# PROBLEM DESCRIPTION:
Repeat word for word the lines of the material from the one containing "Precio mínimo, Precio" through the last line, including both.

[Recorded data]
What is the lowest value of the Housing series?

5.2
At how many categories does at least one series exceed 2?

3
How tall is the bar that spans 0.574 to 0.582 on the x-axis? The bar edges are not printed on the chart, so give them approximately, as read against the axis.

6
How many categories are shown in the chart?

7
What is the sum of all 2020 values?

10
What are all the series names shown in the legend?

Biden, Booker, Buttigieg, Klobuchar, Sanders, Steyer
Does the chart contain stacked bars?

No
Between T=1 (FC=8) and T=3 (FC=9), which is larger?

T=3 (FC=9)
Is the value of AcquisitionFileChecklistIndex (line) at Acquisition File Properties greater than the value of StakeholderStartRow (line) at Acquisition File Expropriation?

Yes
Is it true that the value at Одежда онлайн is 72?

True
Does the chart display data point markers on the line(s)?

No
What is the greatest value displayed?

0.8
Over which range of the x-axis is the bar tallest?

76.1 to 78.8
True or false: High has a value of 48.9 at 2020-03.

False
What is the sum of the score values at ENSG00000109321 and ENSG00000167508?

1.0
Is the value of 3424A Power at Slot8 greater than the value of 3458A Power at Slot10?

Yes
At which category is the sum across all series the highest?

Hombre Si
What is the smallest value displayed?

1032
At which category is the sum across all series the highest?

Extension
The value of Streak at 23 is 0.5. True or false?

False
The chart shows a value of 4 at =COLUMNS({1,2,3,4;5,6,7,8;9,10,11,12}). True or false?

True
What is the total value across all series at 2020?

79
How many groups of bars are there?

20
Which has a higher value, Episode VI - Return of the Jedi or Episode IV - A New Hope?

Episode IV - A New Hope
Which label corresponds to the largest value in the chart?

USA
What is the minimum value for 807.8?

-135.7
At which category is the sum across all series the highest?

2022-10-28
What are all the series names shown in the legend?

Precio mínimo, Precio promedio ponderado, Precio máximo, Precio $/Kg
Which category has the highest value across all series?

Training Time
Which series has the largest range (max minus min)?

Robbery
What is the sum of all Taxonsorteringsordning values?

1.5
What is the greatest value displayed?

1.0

# RESPONSE TO THIS TASK:
Precio mínimo, Precio promedio ponderado, Precio máximo, Precio $/Kg
Which category has the highest value across all series?

Training Time
Which series has the largest range (max minus min)?

Robbery
What is the sum of all Taxonsorteringsordning values?

1.5
What is the greatest value displayed?

1.0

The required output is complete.